Through the lens of Fajenyo, the reader is made to understand that Nwoye’s short stories are significantly satiric, treating common themes of general interest, including trouble with academics and their community, poverty, abuse of women, exploitation and greed, political rascality, youth gangsterism, identity crisis in a mish-mashy world, betrayal, hypocrisy and pretense, marital crisis, indebtedness, forgiveness, among others (p. 279).

If you haven’t read Nwoye’s fiction before, Fajenyo takes you a step closer to the pages by providing copious excerpts to buttress a myriad of points being made. He, as well, samples specific literary devices and elements of fiction deployed by the author. These samples are useful for researchers, no doubt.

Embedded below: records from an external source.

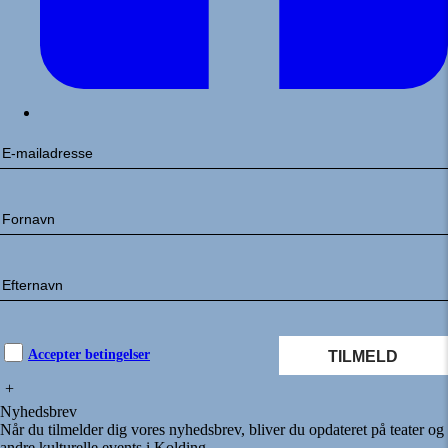
Accepter betingelser
+
Nyhedsbrev
Når du tilmelder dig vores nyhedsbrev, bliver du opdateret på teater og
andre kulturelle events i Kolding.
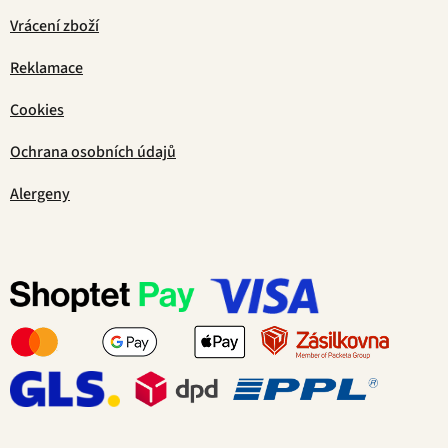
Vrácení zboží
Reklamace
Cookies
Ochrana osobních údajů
Alergeny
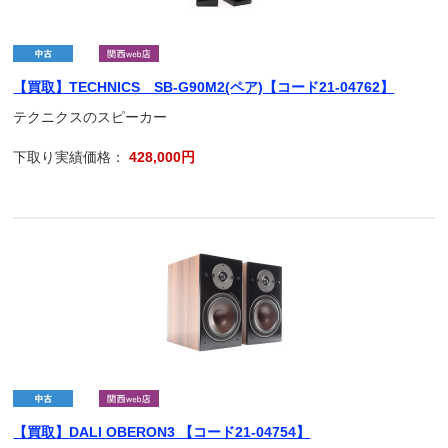
【買取】TECHNICS SB-G90M2(ペア)【コード21-04762】
テクニクスのスピーカー
下取り実績価格：
428,000円
【買取】DALI OBERON3 【コード21-04754】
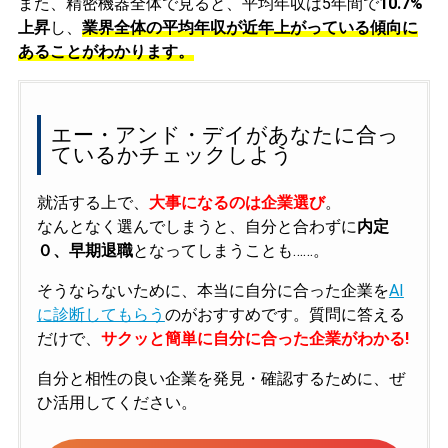
また、精密機器全体で見ると、平均年収は5年間で
10.7%
上昇
し、
業界全体の平均年収が近年上がっている傾向に
あることがわかります。
エー・アンド・デイがあなたに合っ
ているかチェックしよう
就活する上で、
大事になるのは企業選び
。
なんとなく選んでしまうと、自分と合わずに
内定
０、早期退職
となってしまうことも……。
そうならないために、本当に自分に合った企業を
AI
に診断してもらう
のがおすすめです。質問に答える
だけで、
サクッと簡単に自分に合った企業がわかる!
自分と相性の良い企業を発見・確認するために、ぜ
ひ活用してください。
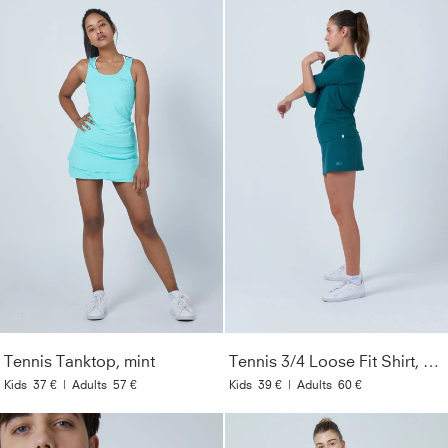
Tennis Tanktop, mint
Tennis 3/4 Loose Fit Shirt, petrol grün
Kids
37 €
|
Adults
57 €
Kids
39 €
|
Adults
60 €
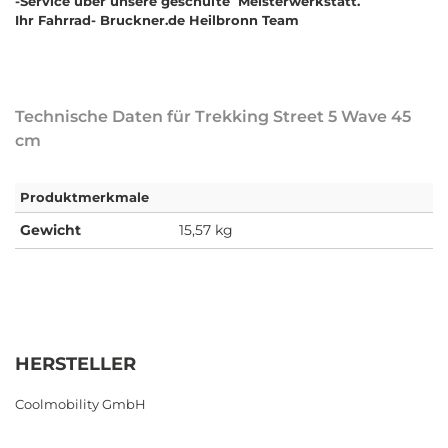
-Service über unsere geschulte Meisterwerkstatt.
Ihr Fahrrad- Bruckner.de Heilbronn Team
Technische Daten für Trekking Street 5 Wave 45
cm
Produktmerkmale
Gewicht
15,57 kg
HERSTELLER
Coolmobility GmbH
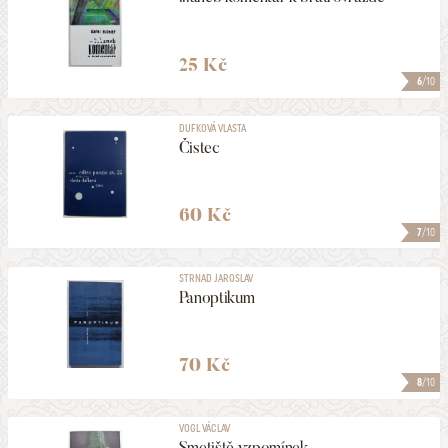
25 Kč
6
/10
DUFKOVÁ VLASTA
Čistec
60 Kč
7
/10
STRNAD JAROSLAV
Panoptikum
70 Kč
8
/10
VOGL VÁCLAV
Smetiště vzpomínek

While the sixth chapter addresses Nwoye’s 2008 offering, A Child of Destiny, which, among others, treats the theme of early marriage in northern Nigeria and education, the seventh chapter takes us to Fetters and Choices where Fajenyo identifies a major theme —international prostitution — propelled by a putrid sense of self-survival largely developed through Itohan, a symbol of greed, selfishness, painlessness, social recklessness, and crippling poverty.  On the eight page, you read about the children’s story entitled The Broken Promise.

Fajenyo, in the ninth chapter, treats Oil Cemetery, one of Nwoye’s later known works, where he xrays the story of evil antics and exploitative tendencies of the oil companies operating in Southern Nigeria, working in concert with indigenous contractors who “pollute, despoil and contaminate the land space while exploiting and suppressing the common people.”

When Fajenyo’s The Writings of May Ifeoma Nwoye… climaxes in the  eleventh chapter, the reader must have been accostumed with the views of Nwoye pertaining to her writings and life in general, in a detailed interview, as well as what other scholars, writers and journalists think about her. This book will be useful to students of literature and gender studies.